9月2013

投資主導の経済成長モデルは限界。それでも止まらない中国。

生活

 この夏、中国のPMI(製造業販売担当者購買指数)が、中国で劇的に改善した。しかし、実際に経済が活況を帯びてきているかというと、ほぼ遠いのが実情である。ならば、なぜ?劇的な改善が起きたのだろうか?。

答えは、投資額の大きな産業では、景気浮揚のために中央政府が巨額の投資をおこなってきたことがあり、再び、巨額の投資をおこなう政策を立案するに

違いないと目論む筋から、大規模見込み生産や大規模在庫積増に動くがあるというのが実情のようだ。



過去の大規模投資は、2008年のリーマンショック時の財政出動もあるが、多くは外貨準備目的にGDP比で積み増してきた過程でホットマネーが流入したり、外国に流出したマネーがいわば非合法的に流入したりして、不動産開発や巨大製造企業に投資マネーとして投下されてもいる。

その膨張も眼を見張る。

1980年代は、対GDP比1%以内だった外貨準備高は、2010年に対比49%、

2012年に急減したといえ、それでも対比40%の水準にある。これらの数字からは、総固定資本形成の比率が極めて高いことが伺える。

各国のGDP比でみると日本21.2%、独国17.6%、米国15.8%であり、ほぼ

半数以下である。

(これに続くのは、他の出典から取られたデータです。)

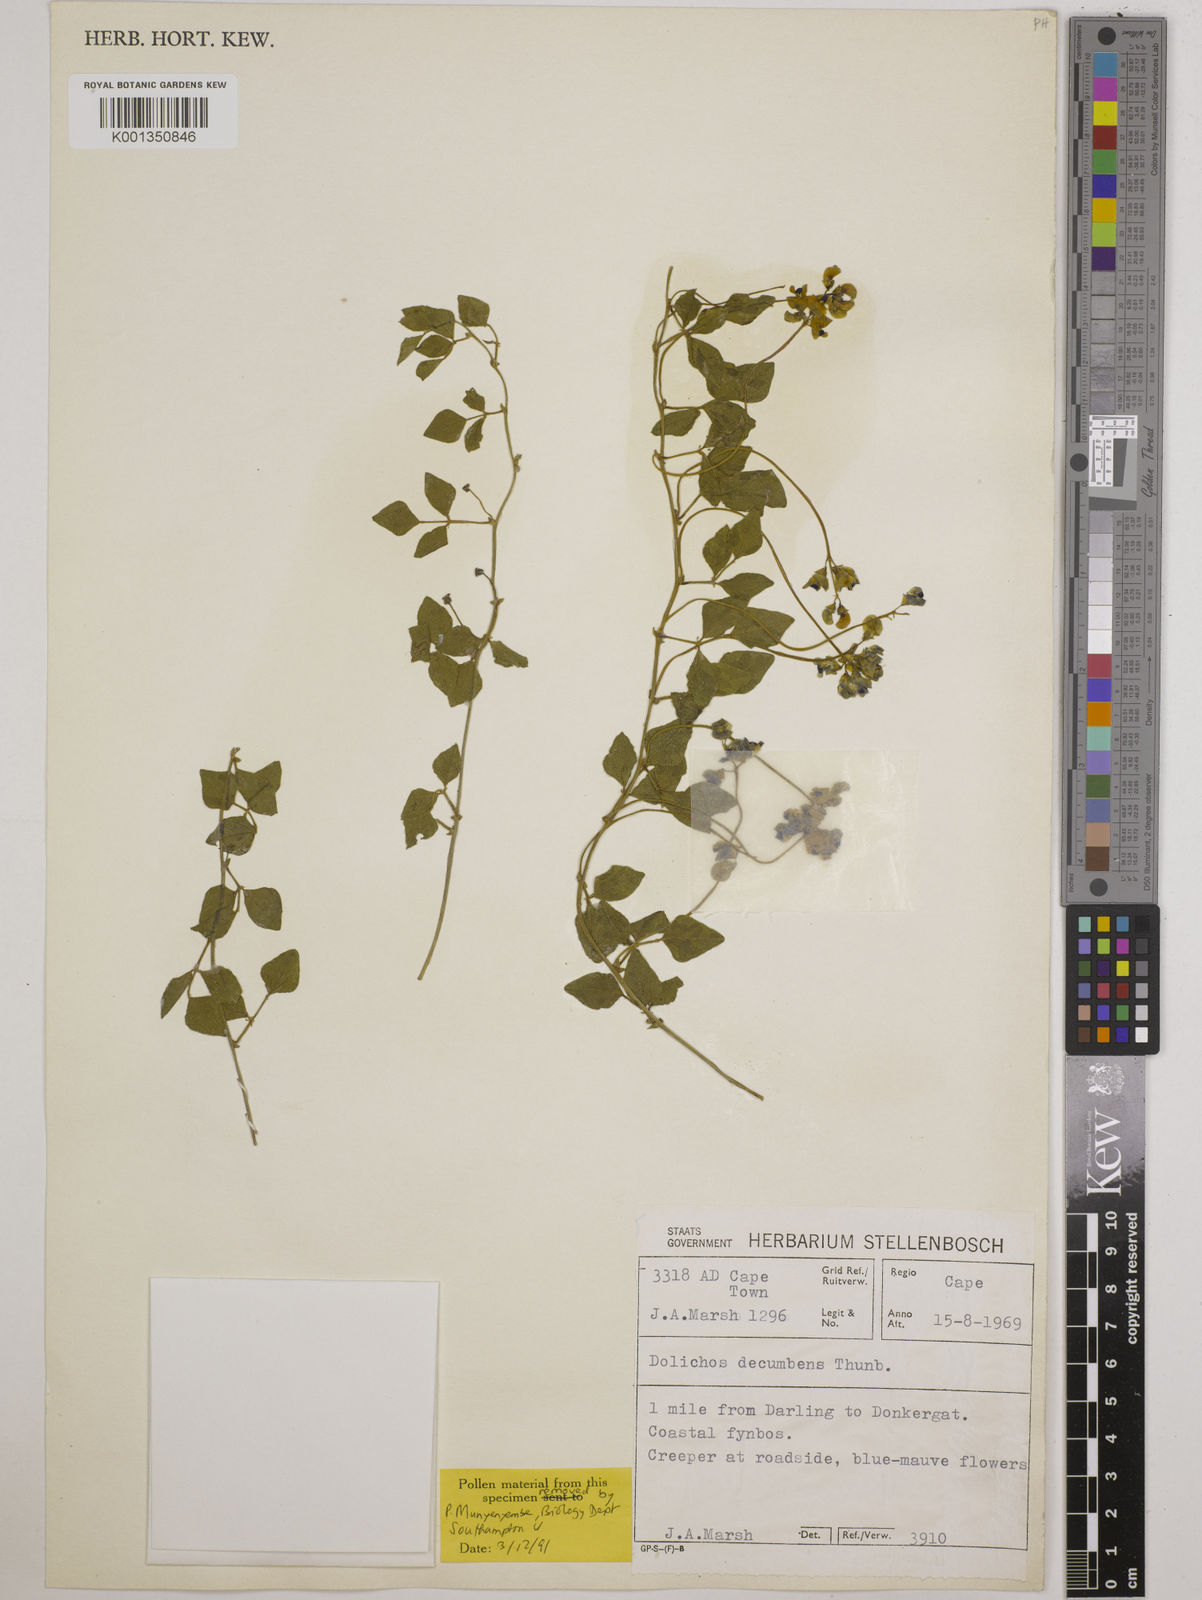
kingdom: Plantae
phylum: Tracheophyta
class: Magnoliopsida
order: Fabales
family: Fabaceae
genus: Dolichos
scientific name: Dolichos decumbens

新興国の韓国でさえ、26.7%である。



明らかに中国は、投資主導で経済を動かしてきたことが明らかである。

中国では、高速鉄道網、高速道路網、高層建築群建築、大規模不動産開発の事業が、シャドーバンキング(影の銀行)問題が指摘され懸念が表明されて以降も

一向に停止する気配がなくならない。李克強総理も必死に不動産バブルつぶし

に懸命だといわれているが、「都市化政策(農民2億5千万人に都市戸籍を与え、都市近郊の農村を開発、社会保障制度や雇用創出する)」を推進すれば、不動産開発投資は止まることはなく、また「鬼城問題(大規模ゴーストタウン)」に対する懸念や不満(仕事を見込んで移り棲んだ人々の不満がかなり大きい)も噴出している。

投資主導の経済成長モデルでは、持続的な成長は見込めない。不採算の投資は、不良債権化しており、それらの根本解決は先送りされてきている。資産は、

時間の経過とともに費用化してしてゆくべきものだが、現実はそれに抗って、費用を資本化している。投下資本は必ず、回収時期があるのだが、それを先延ばしにし、償却(費用化)負担も確実に発生するのに、対応すべき収益(果実)

の期限や回収については、不確実なままにしている。やがて大きな社会不安に

なりかねない。歴史的に観れば、1929年の世界大恐慌を見ているようだ。